The dressing table as we understand it to-day was of later days, for many centuries elapsed between the toilet of the ladies just mentioned and that of English dames whose odds and ends are to be found in most houses to-day—for few are without family relics of the toilet.

The toilet or dressing table was originally quite small, and made solely for the purpose named. It opened very much like a small desk or bureau, and was seldom more than 18 in. or 20 in. in width. The desk-like flap served the purpose of a table; behind it was a number of tiny drawers in which the secret mysteries of the toilet were hidden. There, too, were the lady's trinkets and jewellery, safely housed in the depths of those curious recesses. Such a table was surmounted by a looking glass of the type now spoken of in a generic sense as Sheraton. In line with the more elaborately fitted tables were independent glasses fitted with a small drawer—a poor substitute, however, for the toilet table and glass, combined or used in conjunction, in front of which the ladies of the eighteenth century performed their toilets.

In Fig. [64] is illustrated a very beautiful glass of the Oriental style of japanned decoration. The slide supports of the desk-like flap are on the principle adopted in the construction of contemporary bureaux. There is also a drawer, full of compartments, which draws out and discloses their covers and some of the instruments and articles of the toilet they contain.

Combs.

The combs of olden time were much more elaborate affairs than they are to-day. It would appear that the comb which must so frequently have been viewed by the fair user was considered the most appropriate toilet requisite on which to expend care and to lavish costly labour in order to make it truly a thing of beauty, to be retained and even jealously guarded.
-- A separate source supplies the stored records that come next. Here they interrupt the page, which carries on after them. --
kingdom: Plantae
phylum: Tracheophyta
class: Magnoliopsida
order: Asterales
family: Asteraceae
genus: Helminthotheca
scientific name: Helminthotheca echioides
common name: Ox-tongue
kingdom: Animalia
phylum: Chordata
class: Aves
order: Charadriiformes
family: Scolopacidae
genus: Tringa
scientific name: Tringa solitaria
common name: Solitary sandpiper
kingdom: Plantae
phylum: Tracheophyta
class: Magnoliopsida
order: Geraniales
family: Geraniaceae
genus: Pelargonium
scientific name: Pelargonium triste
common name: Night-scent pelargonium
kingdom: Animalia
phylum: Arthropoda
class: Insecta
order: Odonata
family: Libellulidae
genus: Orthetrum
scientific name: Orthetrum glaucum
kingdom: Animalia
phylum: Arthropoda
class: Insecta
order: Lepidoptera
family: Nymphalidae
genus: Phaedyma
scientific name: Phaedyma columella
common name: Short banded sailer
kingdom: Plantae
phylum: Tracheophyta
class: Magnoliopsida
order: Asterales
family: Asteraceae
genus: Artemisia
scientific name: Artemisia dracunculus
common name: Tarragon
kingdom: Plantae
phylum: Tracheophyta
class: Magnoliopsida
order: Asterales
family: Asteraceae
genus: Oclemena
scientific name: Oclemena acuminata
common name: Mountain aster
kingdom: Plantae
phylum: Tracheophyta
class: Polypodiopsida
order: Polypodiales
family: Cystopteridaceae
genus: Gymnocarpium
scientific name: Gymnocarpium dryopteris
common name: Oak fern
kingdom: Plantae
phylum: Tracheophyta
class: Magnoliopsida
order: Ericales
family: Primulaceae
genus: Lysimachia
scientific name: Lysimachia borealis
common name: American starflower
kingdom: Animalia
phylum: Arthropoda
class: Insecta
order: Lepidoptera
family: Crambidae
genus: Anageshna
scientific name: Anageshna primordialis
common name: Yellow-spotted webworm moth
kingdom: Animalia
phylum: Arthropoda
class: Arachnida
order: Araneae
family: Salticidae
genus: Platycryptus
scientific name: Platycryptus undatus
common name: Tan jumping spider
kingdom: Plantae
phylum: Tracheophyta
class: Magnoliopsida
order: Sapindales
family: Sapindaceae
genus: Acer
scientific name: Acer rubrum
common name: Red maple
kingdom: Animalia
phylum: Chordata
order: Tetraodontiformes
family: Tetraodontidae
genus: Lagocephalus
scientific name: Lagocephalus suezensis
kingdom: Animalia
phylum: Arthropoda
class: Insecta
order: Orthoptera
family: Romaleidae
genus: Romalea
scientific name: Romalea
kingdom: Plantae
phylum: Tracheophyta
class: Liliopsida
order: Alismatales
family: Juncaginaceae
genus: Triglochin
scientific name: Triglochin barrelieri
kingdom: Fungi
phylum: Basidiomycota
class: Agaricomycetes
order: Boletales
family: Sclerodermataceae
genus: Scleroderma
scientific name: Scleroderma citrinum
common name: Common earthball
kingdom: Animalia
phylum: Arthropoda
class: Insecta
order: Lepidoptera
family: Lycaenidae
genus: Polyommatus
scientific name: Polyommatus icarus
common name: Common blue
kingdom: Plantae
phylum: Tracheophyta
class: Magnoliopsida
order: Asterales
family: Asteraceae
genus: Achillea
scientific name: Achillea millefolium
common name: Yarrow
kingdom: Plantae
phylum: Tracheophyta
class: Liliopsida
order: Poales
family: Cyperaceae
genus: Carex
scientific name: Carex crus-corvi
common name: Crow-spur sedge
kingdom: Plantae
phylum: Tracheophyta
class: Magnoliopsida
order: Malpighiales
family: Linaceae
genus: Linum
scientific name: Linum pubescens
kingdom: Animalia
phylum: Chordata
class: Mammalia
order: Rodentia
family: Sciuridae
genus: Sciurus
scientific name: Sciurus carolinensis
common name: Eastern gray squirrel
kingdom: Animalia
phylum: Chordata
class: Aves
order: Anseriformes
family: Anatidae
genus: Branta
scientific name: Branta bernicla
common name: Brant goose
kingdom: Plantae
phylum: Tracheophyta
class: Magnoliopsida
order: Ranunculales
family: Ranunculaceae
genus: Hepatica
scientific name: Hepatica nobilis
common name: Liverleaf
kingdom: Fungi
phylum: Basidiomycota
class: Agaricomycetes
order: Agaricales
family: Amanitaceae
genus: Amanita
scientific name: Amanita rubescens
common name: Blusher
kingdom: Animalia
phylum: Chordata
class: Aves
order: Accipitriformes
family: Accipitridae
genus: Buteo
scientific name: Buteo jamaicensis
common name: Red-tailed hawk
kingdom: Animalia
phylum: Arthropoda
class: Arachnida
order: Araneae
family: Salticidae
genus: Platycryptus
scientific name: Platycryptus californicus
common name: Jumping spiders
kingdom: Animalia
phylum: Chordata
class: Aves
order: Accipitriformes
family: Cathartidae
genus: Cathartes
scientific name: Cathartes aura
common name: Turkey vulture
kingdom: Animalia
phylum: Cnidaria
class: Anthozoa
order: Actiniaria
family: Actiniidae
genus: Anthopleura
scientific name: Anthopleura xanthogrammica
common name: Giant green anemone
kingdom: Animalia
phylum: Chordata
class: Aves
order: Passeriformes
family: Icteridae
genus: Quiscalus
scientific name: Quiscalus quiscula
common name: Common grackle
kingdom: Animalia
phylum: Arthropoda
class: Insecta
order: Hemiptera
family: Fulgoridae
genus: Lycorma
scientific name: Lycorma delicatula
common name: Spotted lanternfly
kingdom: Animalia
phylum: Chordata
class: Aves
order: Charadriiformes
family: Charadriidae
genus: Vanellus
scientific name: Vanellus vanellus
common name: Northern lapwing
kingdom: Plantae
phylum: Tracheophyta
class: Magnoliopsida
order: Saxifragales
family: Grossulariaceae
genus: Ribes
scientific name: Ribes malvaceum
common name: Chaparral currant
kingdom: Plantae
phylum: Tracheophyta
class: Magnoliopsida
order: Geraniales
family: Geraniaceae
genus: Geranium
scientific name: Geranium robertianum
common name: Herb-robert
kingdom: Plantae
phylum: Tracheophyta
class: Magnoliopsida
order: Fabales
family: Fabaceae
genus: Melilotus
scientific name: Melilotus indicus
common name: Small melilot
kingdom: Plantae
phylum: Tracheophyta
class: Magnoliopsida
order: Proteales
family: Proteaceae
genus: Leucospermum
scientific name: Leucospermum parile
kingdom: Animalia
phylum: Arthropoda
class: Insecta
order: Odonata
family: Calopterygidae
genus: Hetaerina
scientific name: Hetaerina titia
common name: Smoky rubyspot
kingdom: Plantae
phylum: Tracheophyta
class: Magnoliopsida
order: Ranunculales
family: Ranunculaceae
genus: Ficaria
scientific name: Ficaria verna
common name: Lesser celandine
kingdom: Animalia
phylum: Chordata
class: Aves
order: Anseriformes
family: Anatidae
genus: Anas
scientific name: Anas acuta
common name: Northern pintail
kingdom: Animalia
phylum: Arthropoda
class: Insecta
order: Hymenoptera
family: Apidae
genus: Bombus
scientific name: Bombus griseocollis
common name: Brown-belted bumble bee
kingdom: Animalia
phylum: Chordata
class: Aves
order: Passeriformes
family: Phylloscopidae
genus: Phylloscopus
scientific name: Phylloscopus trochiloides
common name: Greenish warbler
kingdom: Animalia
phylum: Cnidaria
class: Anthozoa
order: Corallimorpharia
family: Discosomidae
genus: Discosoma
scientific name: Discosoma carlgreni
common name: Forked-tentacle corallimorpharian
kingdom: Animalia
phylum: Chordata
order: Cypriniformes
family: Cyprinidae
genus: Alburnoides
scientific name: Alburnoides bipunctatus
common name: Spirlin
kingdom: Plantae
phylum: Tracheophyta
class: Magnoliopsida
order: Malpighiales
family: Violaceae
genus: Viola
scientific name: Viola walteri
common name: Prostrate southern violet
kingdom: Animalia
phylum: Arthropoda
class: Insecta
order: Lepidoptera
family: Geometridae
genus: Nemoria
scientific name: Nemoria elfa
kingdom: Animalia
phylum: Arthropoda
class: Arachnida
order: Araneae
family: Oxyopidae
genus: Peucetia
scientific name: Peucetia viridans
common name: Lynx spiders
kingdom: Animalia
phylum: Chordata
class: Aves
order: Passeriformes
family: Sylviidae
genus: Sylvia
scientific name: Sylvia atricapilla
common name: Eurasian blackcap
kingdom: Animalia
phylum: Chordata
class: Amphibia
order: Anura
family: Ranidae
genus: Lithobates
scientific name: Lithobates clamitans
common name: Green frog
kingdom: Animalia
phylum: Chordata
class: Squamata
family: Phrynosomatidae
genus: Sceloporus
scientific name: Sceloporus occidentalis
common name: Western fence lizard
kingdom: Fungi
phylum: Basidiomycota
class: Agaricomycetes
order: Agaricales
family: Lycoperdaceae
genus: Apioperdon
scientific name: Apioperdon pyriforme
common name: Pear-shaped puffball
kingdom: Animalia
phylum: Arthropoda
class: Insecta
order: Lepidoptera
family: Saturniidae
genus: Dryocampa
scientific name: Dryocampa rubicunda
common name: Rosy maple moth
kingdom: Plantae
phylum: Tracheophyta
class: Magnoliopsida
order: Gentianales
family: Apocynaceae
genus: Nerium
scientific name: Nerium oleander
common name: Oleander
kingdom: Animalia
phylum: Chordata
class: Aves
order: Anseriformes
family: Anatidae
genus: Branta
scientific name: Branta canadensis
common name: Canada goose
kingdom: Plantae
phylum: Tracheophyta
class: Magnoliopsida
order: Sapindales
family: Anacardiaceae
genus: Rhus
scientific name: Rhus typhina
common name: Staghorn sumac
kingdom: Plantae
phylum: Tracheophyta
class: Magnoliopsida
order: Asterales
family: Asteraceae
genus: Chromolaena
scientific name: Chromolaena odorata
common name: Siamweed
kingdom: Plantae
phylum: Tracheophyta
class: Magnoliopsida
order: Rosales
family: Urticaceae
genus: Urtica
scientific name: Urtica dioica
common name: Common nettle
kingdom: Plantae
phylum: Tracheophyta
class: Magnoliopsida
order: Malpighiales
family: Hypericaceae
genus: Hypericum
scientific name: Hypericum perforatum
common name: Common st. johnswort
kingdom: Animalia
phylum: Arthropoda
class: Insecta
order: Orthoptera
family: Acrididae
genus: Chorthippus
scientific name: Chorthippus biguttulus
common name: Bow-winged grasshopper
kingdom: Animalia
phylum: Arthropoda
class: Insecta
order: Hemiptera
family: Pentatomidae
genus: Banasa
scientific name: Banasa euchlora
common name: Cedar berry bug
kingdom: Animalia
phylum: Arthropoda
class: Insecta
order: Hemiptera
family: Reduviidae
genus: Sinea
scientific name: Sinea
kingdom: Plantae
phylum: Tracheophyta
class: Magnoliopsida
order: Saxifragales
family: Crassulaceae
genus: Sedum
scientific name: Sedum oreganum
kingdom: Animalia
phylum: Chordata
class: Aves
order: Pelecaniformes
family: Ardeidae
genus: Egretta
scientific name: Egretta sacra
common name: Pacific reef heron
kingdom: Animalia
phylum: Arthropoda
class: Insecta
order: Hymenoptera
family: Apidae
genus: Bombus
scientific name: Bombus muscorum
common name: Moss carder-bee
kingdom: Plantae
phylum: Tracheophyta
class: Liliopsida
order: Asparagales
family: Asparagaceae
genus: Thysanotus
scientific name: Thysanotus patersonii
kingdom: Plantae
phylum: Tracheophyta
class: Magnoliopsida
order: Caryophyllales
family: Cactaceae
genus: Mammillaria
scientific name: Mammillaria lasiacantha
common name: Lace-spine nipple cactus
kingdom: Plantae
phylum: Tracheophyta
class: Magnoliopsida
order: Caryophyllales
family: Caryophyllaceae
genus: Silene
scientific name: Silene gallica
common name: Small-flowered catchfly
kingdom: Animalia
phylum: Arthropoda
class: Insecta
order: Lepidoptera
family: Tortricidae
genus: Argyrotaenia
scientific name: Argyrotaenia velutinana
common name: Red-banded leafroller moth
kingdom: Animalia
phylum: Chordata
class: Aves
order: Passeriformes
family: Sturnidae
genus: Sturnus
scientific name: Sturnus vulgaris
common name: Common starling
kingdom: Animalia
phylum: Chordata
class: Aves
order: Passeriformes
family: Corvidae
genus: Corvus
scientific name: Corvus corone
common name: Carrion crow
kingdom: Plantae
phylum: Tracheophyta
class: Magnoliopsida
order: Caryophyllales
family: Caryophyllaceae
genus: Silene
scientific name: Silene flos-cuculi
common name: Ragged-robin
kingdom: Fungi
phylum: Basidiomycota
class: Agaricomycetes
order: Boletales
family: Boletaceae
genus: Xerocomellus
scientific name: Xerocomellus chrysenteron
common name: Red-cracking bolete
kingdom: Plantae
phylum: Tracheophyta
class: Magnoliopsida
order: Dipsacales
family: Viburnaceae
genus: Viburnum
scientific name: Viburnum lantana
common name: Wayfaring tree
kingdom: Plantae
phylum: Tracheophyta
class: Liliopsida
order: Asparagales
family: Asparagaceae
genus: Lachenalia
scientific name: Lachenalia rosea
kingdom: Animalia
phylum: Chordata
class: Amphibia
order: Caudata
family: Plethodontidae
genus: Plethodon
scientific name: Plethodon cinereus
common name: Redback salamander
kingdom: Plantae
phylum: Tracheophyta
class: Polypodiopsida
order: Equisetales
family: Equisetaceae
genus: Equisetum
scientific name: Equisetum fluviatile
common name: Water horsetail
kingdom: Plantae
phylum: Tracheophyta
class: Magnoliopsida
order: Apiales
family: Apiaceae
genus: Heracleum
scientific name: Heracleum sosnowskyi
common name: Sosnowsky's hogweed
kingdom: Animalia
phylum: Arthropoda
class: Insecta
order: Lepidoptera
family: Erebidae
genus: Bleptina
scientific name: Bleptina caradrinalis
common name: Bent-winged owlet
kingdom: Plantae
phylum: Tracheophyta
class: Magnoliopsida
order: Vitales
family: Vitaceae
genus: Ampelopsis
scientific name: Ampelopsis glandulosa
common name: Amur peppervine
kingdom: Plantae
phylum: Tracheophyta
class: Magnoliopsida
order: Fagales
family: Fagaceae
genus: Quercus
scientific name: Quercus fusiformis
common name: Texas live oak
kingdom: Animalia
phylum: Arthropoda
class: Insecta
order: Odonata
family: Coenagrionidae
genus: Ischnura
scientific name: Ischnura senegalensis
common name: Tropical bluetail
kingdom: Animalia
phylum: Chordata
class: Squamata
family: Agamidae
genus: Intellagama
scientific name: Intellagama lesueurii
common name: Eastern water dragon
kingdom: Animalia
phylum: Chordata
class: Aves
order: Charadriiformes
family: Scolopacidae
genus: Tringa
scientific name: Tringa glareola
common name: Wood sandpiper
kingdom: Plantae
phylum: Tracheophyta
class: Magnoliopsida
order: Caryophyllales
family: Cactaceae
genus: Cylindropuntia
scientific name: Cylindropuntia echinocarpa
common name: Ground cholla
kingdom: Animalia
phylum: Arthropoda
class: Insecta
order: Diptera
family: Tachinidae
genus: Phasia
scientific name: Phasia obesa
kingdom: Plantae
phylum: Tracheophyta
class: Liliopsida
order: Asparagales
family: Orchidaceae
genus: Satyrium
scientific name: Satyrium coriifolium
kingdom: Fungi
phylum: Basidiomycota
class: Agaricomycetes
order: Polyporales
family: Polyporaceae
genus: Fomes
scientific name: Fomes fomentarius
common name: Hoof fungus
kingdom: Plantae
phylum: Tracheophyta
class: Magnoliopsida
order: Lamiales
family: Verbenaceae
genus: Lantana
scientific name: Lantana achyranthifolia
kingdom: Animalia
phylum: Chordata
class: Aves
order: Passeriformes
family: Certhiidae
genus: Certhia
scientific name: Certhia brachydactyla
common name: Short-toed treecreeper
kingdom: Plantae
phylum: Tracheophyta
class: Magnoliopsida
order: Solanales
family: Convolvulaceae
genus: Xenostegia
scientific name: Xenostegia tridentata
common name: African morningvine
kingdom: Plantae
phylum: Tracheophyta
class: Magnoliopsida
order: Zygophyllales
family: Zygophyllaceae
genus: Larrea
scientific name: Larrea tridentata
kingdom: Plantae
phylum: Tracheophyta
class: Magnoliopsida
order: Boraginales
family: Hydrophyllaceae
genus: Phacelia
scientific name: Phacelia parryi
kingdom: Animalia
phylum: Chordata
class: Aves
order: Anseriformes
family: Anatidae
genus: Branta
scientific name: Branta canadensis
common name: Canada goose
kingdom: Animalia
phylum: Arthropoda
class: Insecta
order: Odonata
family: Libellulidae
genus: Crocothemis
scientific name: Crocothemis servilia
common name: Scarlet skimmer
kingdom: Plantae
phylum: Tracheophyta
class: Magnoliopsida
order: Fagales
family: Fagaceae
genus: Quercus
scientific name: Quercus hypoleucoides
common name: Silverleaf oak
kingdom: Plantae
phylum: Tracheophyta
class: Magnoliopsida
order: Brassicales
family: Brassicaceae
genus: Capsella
The precious metals and ivory were used as well as hard woods. Alas! like the fate of modern combs, the teeth—coarse and fine—snapped one by one, and oftentimes a rare and beautiful back, between the two rows of teeth that once were, is nearly all that is left of the once perfect comb. Many combs of ivory, however, carved all over with exquisite miniatures, have been preserved, and the scenes upon them have been incidents of the chase, classic love scenes, and sometimes reproductions in picture form of well-known biblical scenes, not always of the most delicately chosen subjects.

Not long ago a very remarkable gold comb of first-century workmanship was found near the village of Znamenka, in Southern Russia, where excavations in a burial mound had brought to light the tomb of a Scythian king, whose head was adorned with this beautiful comb. The upper portion represented a combat between three warriors, one mounted on a charger. That comb, however, should be classed among "dress" combs rather than dressing combs.